◆ **Document**
____________________
In an earlier blog, I mentioned that when going on holiday we almost missed the last ferry to Koh Chang because Cat spent an hour or two before we left setting up an insect trap for Mama and Nan. Dare I say, when I thought I was going to miss my sixtieth birthday party on the beach, it really bugged me. Anyway, the result is that I now can admire a strange structure behind the house consisting of a bamboo pole with a rusty piece of corrugated sheeting tied to it and a light that glows eerily purple at night. I should be grateful of course as this construct no doubt could be sold for a considerable sum in London as modern sculpture and also because Nan is now able to sell the insects it catches for at least twenty baht a day.

So how does it work? Well, the insects see the purple light and decide reasonably enough to hurl themselves at the sheeting, then fall into a bucket of water and have a swim. Some miss the bucket and land on the earth into which they then burrow for whatever reason. Now, every day, first thing in the cool of the morning there’s a huddle of those near and dear to me sifting through the soil and picking out the insects one by one. Yummee!

Whether you eat insects or not is a matter of culture, though I can vouch for the fact that fried insects can be delicious and are clearly nutritious. What’s delicious and luxurious, however, depends on whether you acquire the taste as you grow up. What, for example, could be more disgusting than Stilton cheese. Swallowing raw oysters is quite revolting, yet eaten with fresh French bread and washed down with a chilled dry white wine, it’s my idea of gustatory heaven.

A week or two back, I was laying a few pieces of turf I’d bought at a garden centre when a neighbour from one of the poorest houses in our soi greeted me from across the fence. She was carrying a long bamboo pole on the end of which was a small net. She was hunting for red ants nests. I’d only spent a hundred baht on the turf but I stopped work and slunk away as I didn’t want her to see my wasteful folly of ‘gardening’. I felt uncomfortable that here she was gathering such awful food for her family when I can waste money on turf and cruise the supermarket with a heavily laden trolley.

High in the trees, the red ants sew the leaves together into a nest, clearly visible from the ground and the eggs inside provide useful sustenance. I’ve eaten them, generally with a few ants mixed in and they’re tasteless but perfectly palatable. Cat says red ants are becoming fewer because of being hunted, which is sad because rather than being a food of poverty, they’re also a food of choice. The folks around here love them and would of course eat them in preference to something very similar we Europeans regard as a delicacy. While they adore red ants' eggs, we go for caviare, because they're what we each are accustomed to liking.

There’s so much to say about gathering food, that it’s a subject I shall return to later on, but I’ll end with a passing thought. Even if there’s a red ant shortage, I wonder what the rat to person ratio is in Thailand. Despite the intensive hunting, are the Thais fortunate enough to have more rats than we do back in Britain?
____________________
(Items from a data collection)
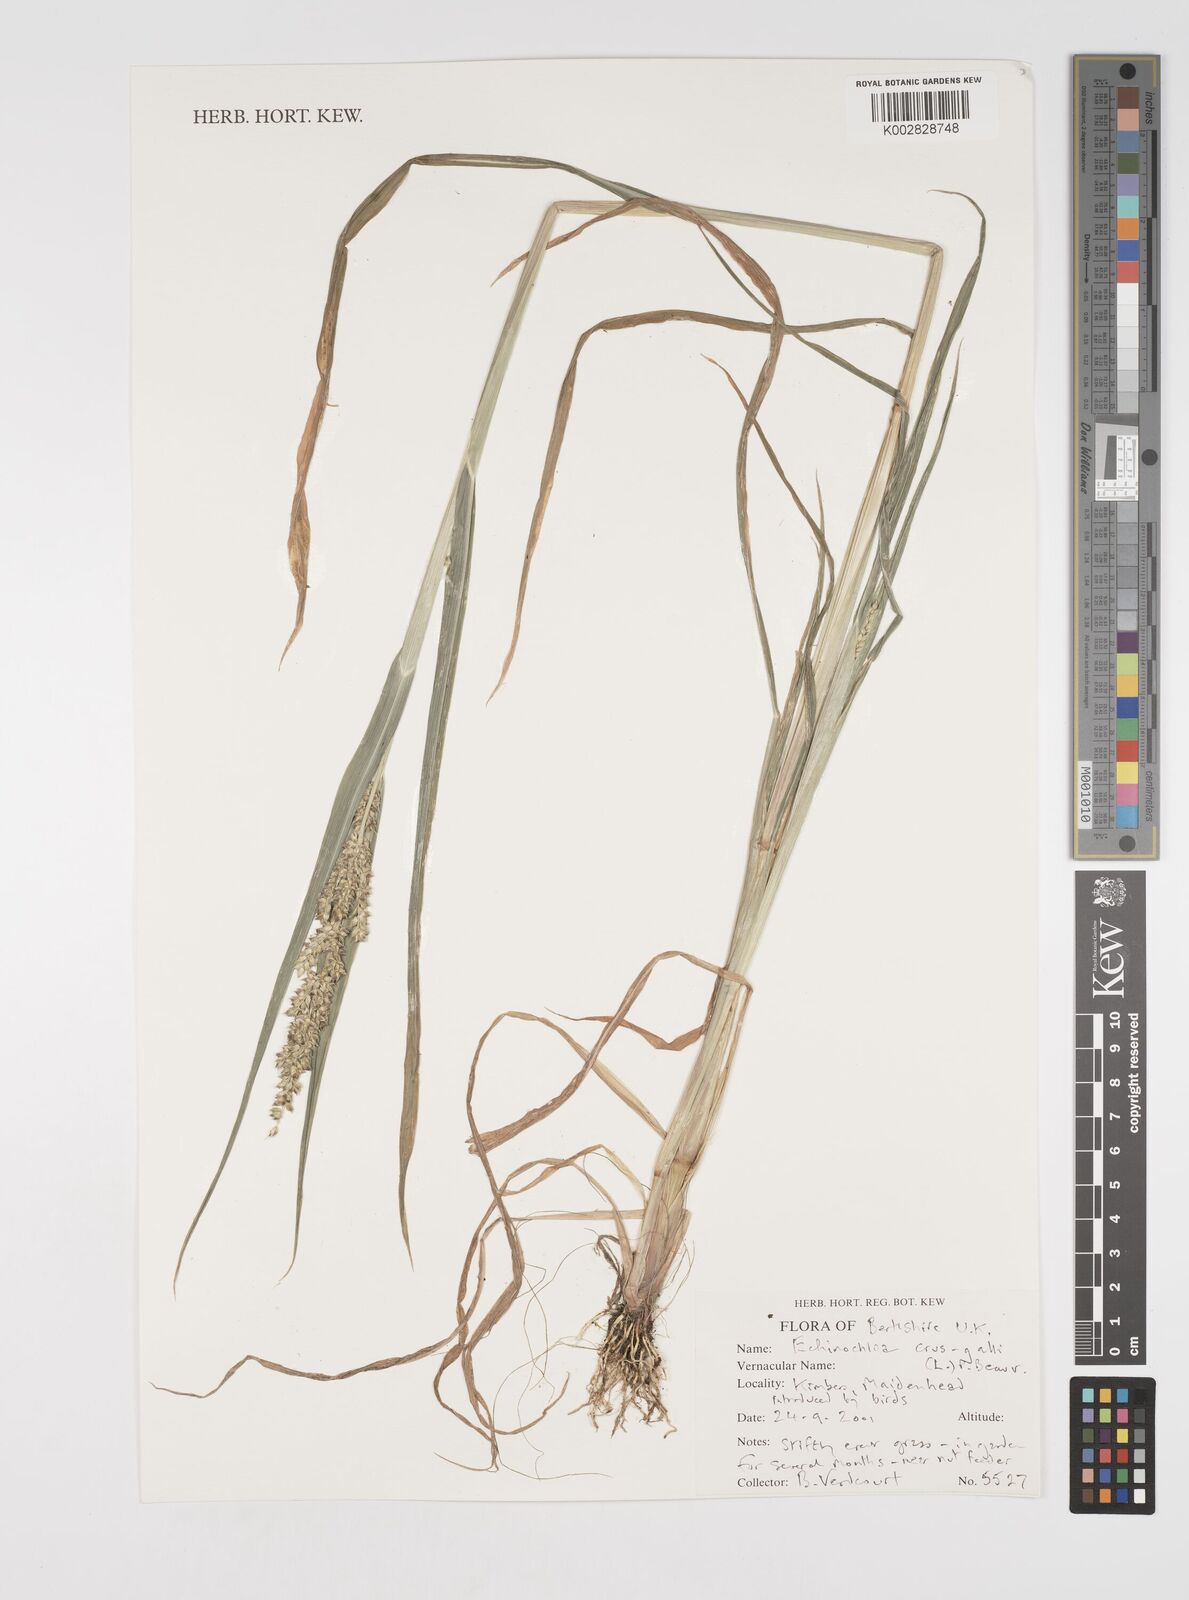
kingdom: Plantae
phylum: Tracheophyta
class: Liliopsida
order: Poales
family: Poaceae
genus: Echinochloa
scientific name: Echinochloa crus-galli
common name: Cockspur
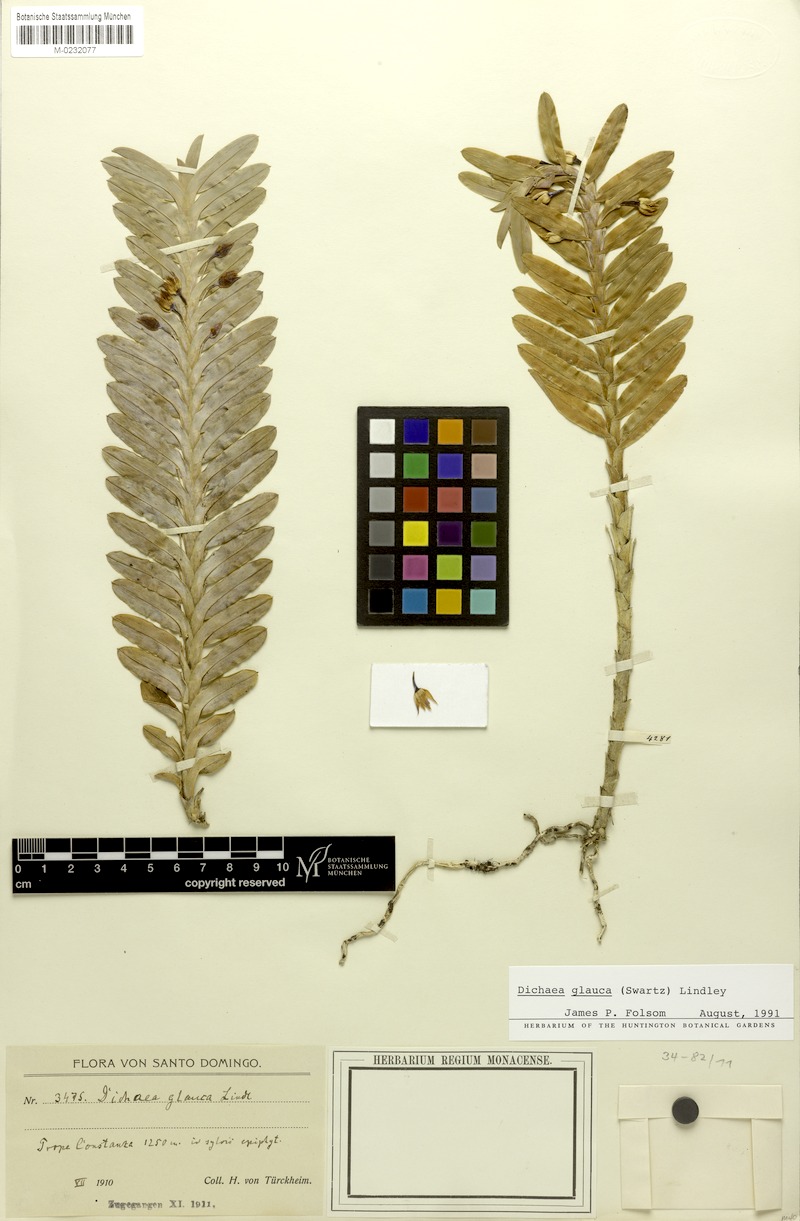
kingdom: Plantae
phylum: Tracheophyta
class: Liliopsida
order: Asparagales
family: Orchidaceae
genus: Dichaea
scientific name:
____________________
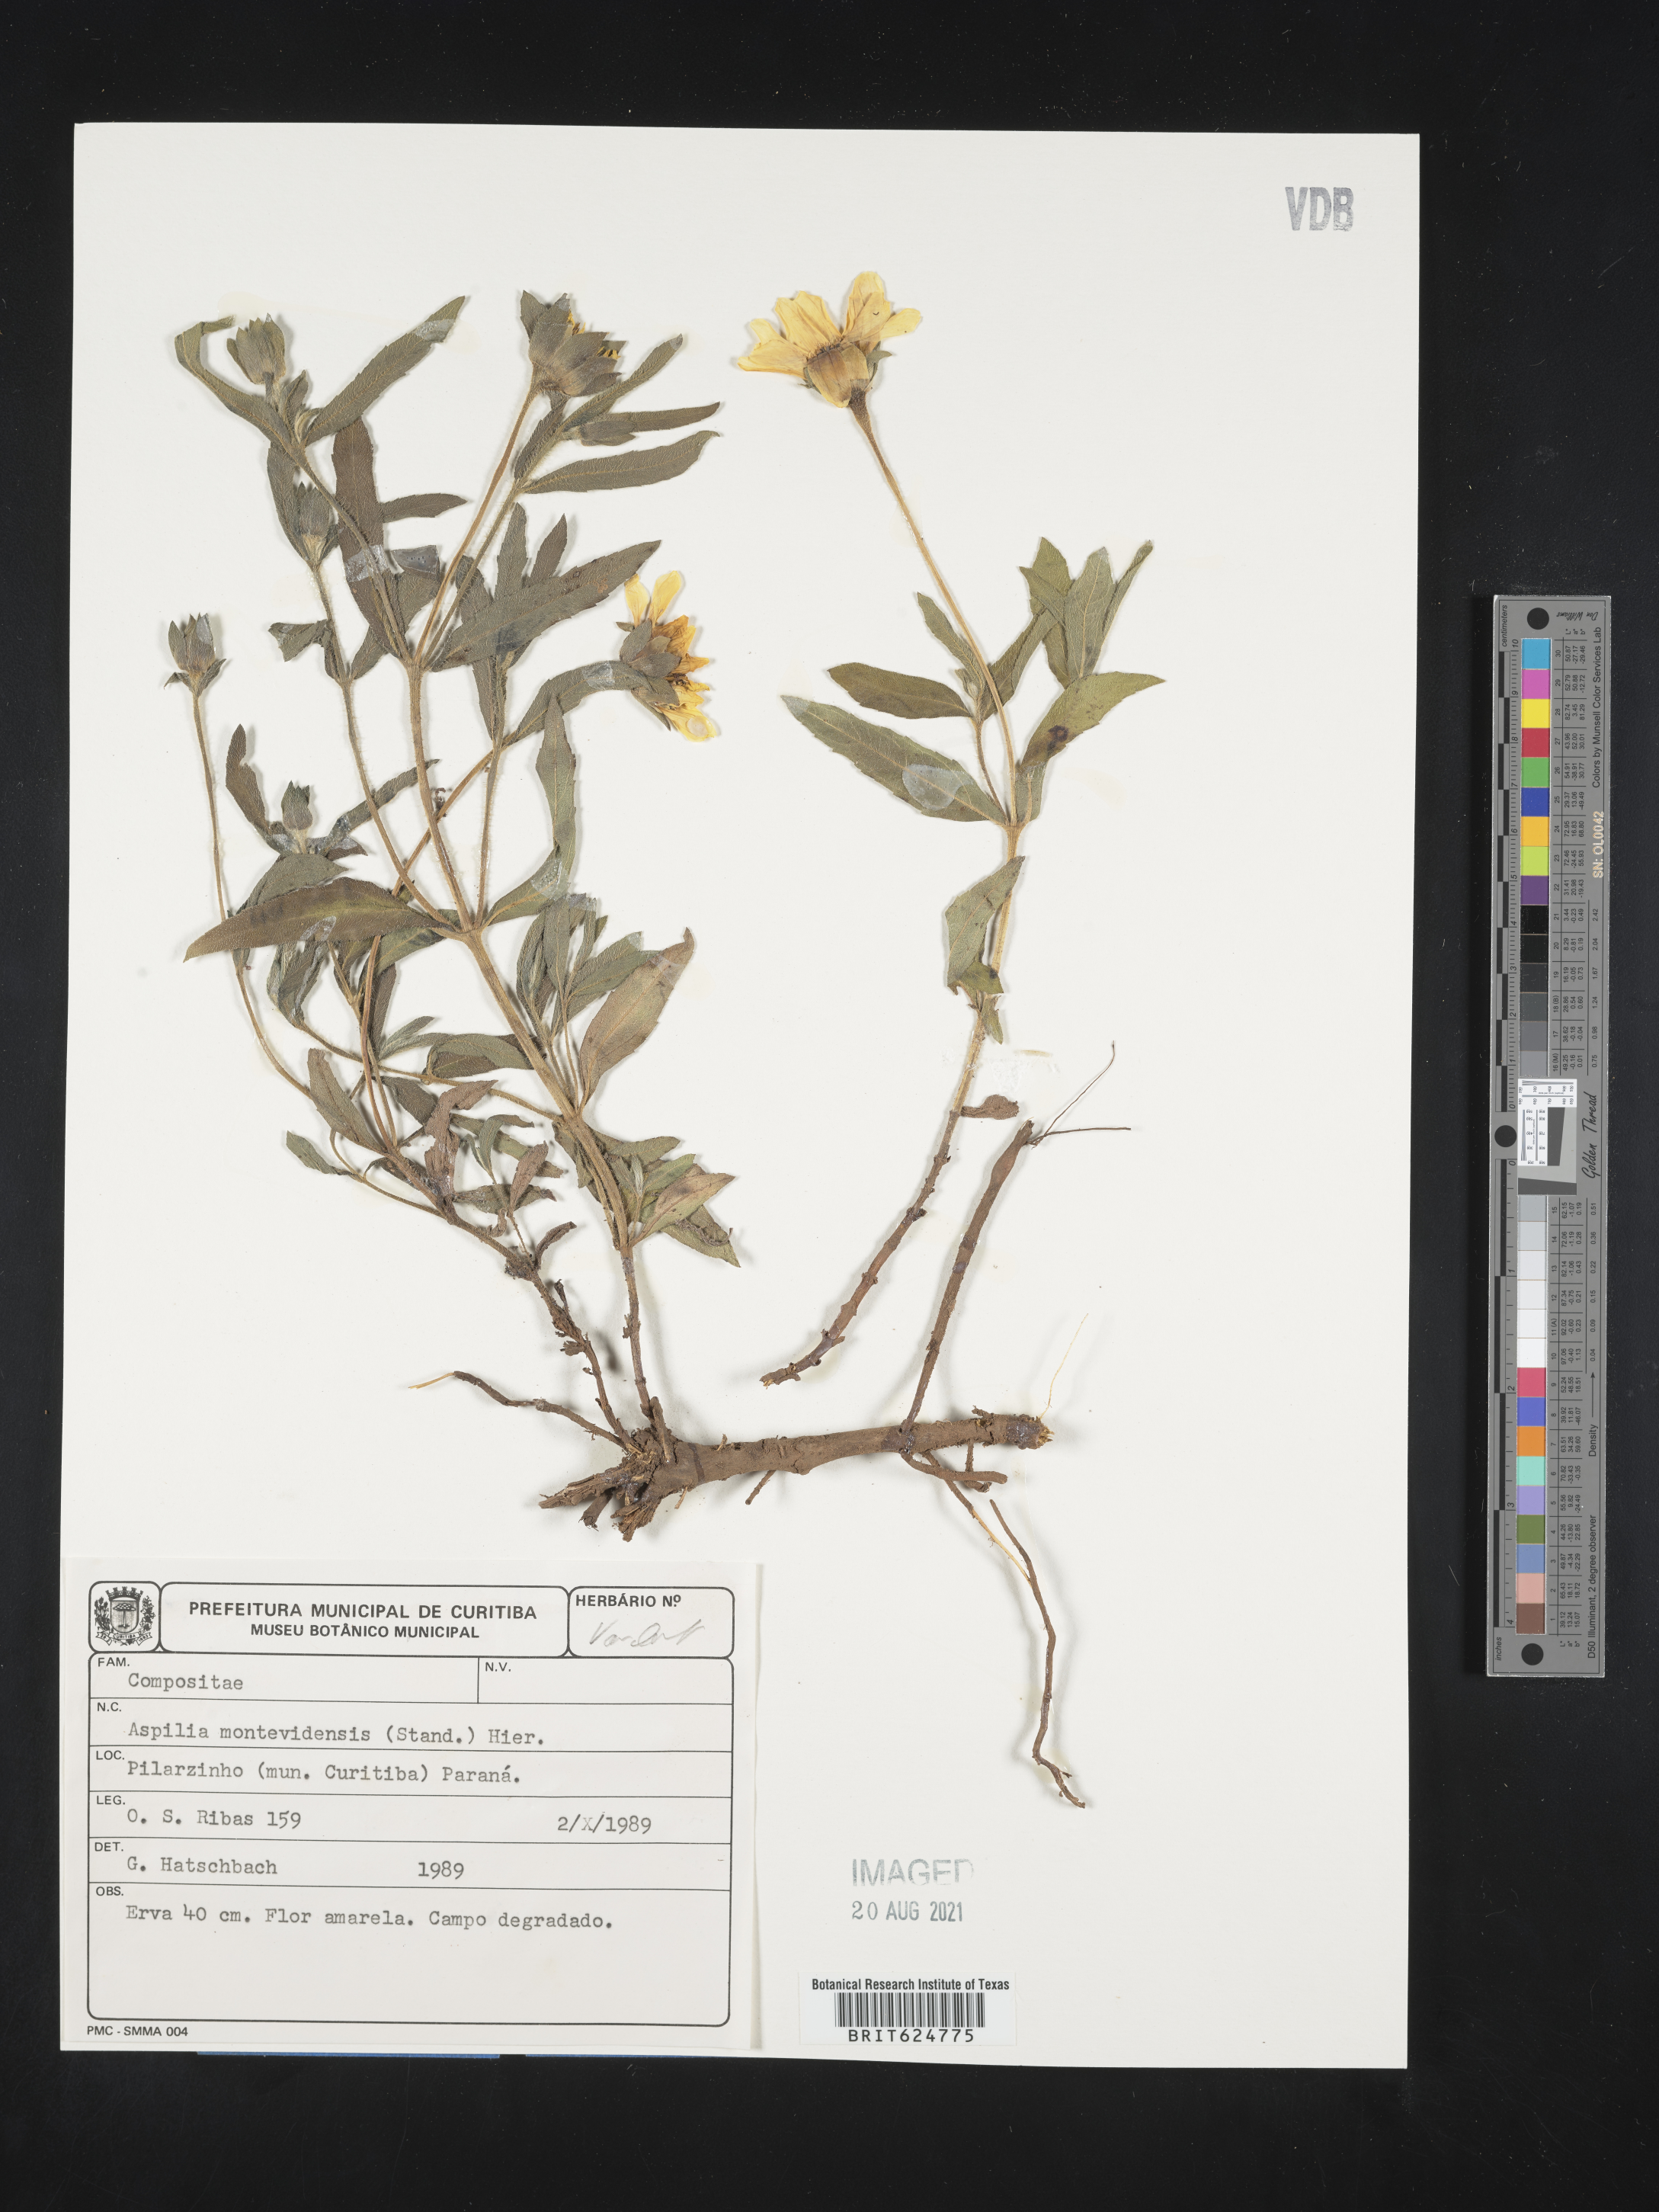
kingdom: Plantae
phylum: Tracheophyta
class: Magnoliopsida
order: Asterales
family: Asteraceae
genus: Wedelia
____________________
◆ **Problem details**
Using the blog post about eating insects, decide whether each statement agrees with it: (a) Nan can sell the insects the trap catches for at least twenty baht a day. (b) The writer spent five hundred baht on the turf. (c) The writer finds red ants' eggs full of flavor. Answer yes or no for each and quote the words of the post that decide it. Rely only on the blog post about eating insects, not on the items.

◆ **Solution to this task**
(a) Yes: "Nan is now able to sell the insects it catches for at least twenty baht a day."
(b) No: "I’d only spent a hundred baht on the turf"
(c) No: "they’re tasteless but perfectly palatable"